Last Updated:18 3月. 2014

Congenital diaphragmatic hernia(CDH)

What is congenital diaphragmatic hernia?+ SHOW

Congenital diaphragmatic hernia (hereinafter referred to as CDH) is a condition in which the infant is born with a hole in its diaphragm, which is a thin muscle membrane dividing the abdomen from the chest. The abdominal organs – the small intestine, large intestine, stomach, spleen and liver – push into the chest, putting pressure on the lungs. The resulting hypoplasia of the lung causes obstacles to breathing.

Depending on the position and size of the hole, the symptoms may not cause any impediment, but many cases in which the hole is to the rear outside of the diaphragm are accompanied by severe, life-threatening symptoms immediately after birth. This is said to occur in around 1 in 2,500 live births.

cp_cdh_01

What is the cause of CDH?+ SHOW

The diaphragm is formed around the 10th week of pregnancy, and due to the hole in the diaphragm, the stomach, intestines, spleen and, in some cases, the liver push into the chest, obstructing lung development. Between 85 and 90% of diaphragmatic holes occur on the left side. It is extremely rare for them to occur on both sides.

Although CDH sometimes occurs on its own, it is said that in 30% of cases it is accompanied by chromosomal abnormalities and, in 40% of cases, by congenital heart disease. In addition, it can be accompanied by other syndromes and/or structural abnormalities.

How is CDH diagnosed?+ SHOW

Diagnosis is reached via an ultrasound examination. A diagnosis is reached if the stomach, intestinal tract, liver or other abdominal organs can be seen within the chest. An ultrasound or MRI is used to evaluate the extent of hypoplasia of the lung, since the condition of the baby at birth depends on it. Additionally, since prognosis is significantly affected by the presence or otherwise of complications, an ultrasound is also used to examine other organs and chromosomal testing is carried out.

Diagnosing CDH in utero allows the formation of an appropriate plan for the method, location and timing of delivery, facilitating a immediate response after birth, and making it possible to coordinate a structure by which treatment can be started more swiftly.

What is the general management method for CDH prior to birth?+ SHOW

If CDH is diagnosed prior to birth, the fetus will need to be delivered in a perinatal medical center, where treatment can be started immediately. It is preferable for the lungs to be as mature as possible, and as such, the condition should be managed carefully during pregnancy, especially where there is a prognosis for premature birth, in addition to monitoring for the presence or otherwise of polyhydramnios. In principle, vaginal birth is recommended; however, planned births are implemented in some cases in order to facilitate a smooth handover to a neonatal therapy team comprising neonatal physicians and surgeons.

What is the treatment for CDH after birth?+ SHOW

Oxygen supply to the fetus is maintained in utero by the placenta; however, after birth the lungs are not able to maintain a sufficient oxygen supply, because of the pulmonary hypoplasia. For this reason, the infant requires strict respiratory management using a respirator, etc., immediately after birth. If the baby’s condition is stable, surgery is carried out within a few days of its birth. Surgery involves replacing abdominal cavity organs that have risen up into the chest cavity to their original position, and repairing the hole to the diaphragm. Since the size of the lungs does not change immediately upon surgery, strict respiration management is required on an ongoing basis.

What is the treatment for CDH in utero?+ SHOW

The main fetal therapy procedure for CDH at present is known as FETO (Fetoscopic Endoluminal Tracheal Occlusion), which positions a balloon in the trachea of the fetus using fetoscopy at around 30 weeks’ gestation.
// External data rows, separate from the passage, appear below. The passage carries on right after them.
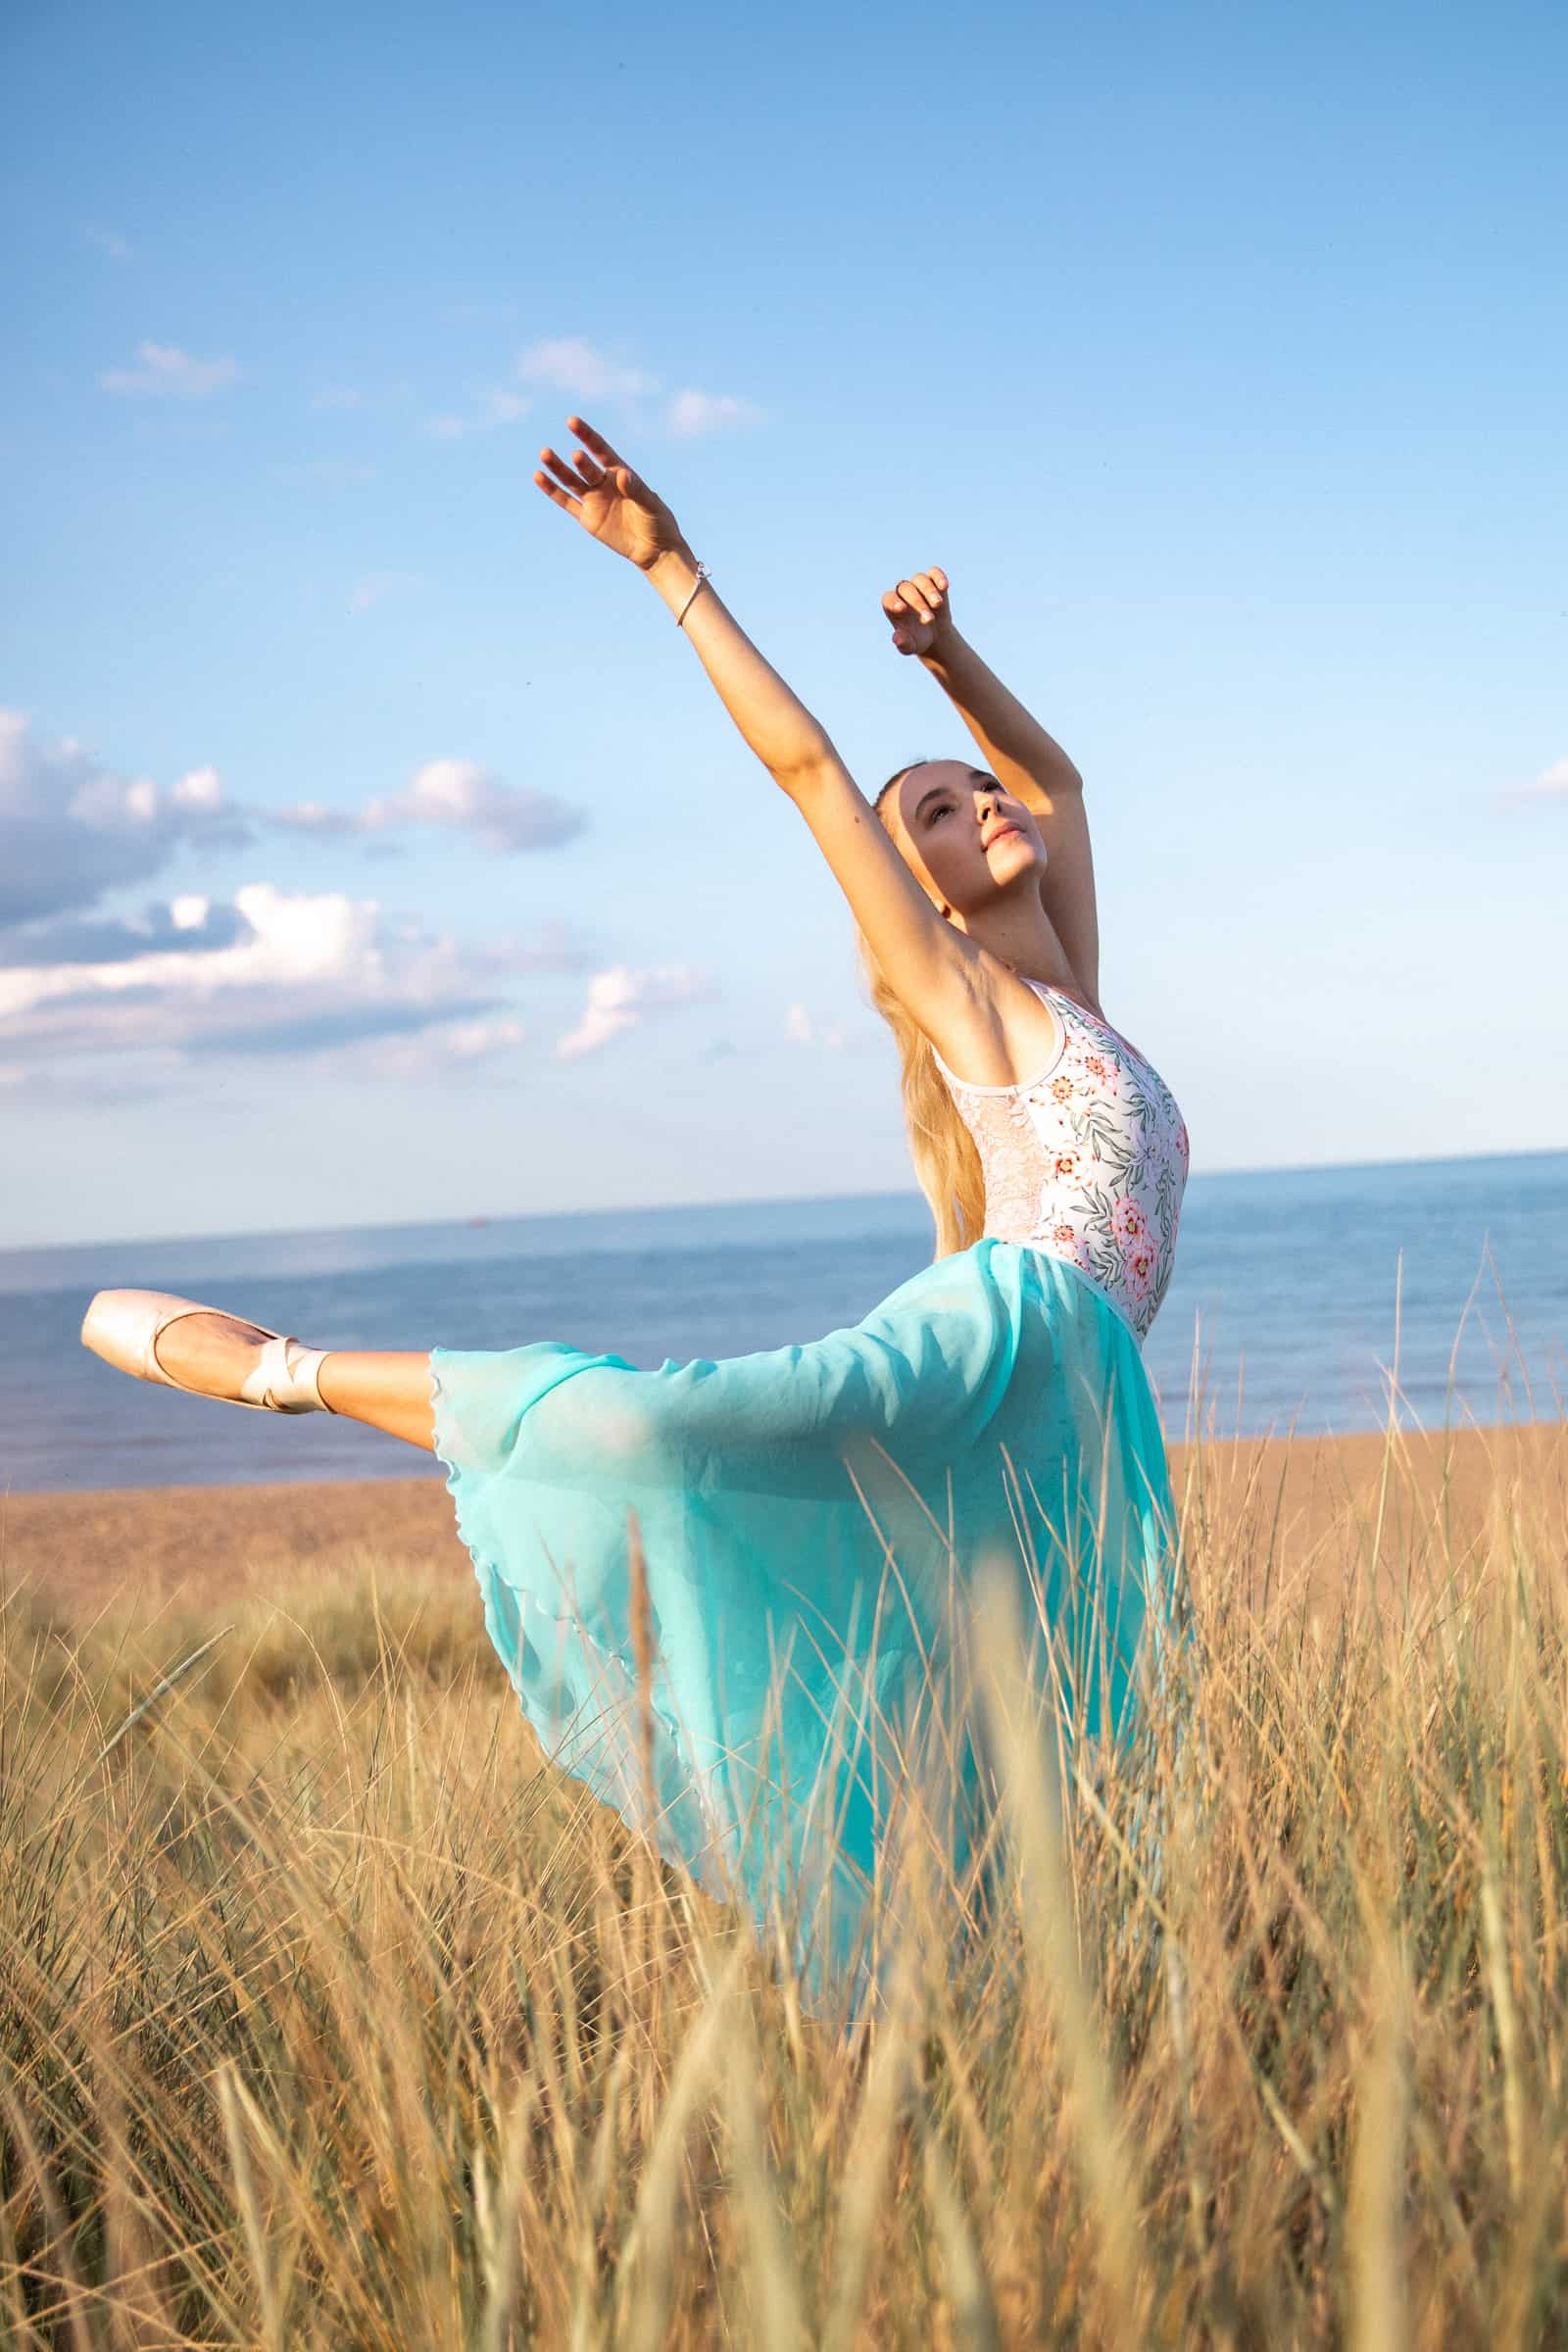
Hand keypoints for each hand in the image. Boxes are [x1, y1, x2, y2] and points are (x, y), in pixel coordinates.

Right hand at [532, 416, 686, 571]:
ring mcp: (594, 499)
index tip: (572, 421)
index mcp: (620, 472)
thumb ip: (636, 489)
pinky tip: (539, 476)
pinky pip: (566, 502)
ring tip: (545, 454)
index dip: (587, 435)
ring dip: (558, 468)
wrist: (654, 549)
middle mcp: (604, 482)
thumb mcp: (651, 504)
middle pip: (586, 467)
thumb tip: (622, 475)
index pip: (601, 450)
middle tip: (576, 456)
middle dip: (580, 462)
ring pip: (571, 481)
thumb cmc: (658, 522)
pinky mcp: (587, 518)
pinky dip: (552, 490)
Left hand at [881, 567, 954, 656]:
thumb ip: (903, 644)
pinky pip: (934, 573)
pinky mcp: (934, 582)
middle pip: (907, 590)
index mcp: (892, 606)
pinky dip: (939, 577)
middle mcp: (903, 593)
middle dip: (918, 603)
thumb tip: (897, 640)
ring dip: (929, 591)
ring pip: (920, 579)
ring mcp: (918, 585)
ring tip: (937, 605)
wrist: (935, 636)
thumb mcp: (911, 646)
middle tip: (928, 620)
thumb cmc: (918, 640)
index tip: (901, 609)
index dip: (893, 602)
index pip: (888, 598)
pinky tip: (944, 586)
As a result of the procedure, the trachea is occluded and the alveolar fluid produced within the lungs themselves builds up in the lungs, promoting their expansion. The results of research published by a European fetal therapy group indicate that the application of FETO to fetuses with severe CDH has raised survival rates from between 10 and 40% to between 40 and 80%. We in the Japan Fetal Therapy Group are about to introduce this treatment method to Japan, in order to apply FETO to infants here with severe CDH. For further details, please see our Clinical Research page.cp_cdh_03

What are the results and prognosis of CDH treatment?+ SHOW

A period of between a few weeks and a few months is required before infants with CDH no longer need a respirator or the administration of oxygen. The survival rate of infants who sufficiently recover to leave hospital is between 95 and 100%. Complications occurring along with CDH include chronic lung conditions, which require oxygen and drug therapy after leaving hospital, gastro-esophageal reflux, growth and development disorders, hearing disabilities, or the reoccurrence of diaphragmatic hernia due to the patch or sutures becoming dislodged.

Infants with CDH often require long-term care. Ideally, follow-up should be provided by a team comprising pediatricians, nurses and other therapists (providing nutritional guidance, developmental support, respiratory therapy, etc.) The frequency with which the patient requires attendance in hospital depends on the extent of the baby’s concomitant conditions, but long-term, detailed follow-up can lead to a more positive prognosis.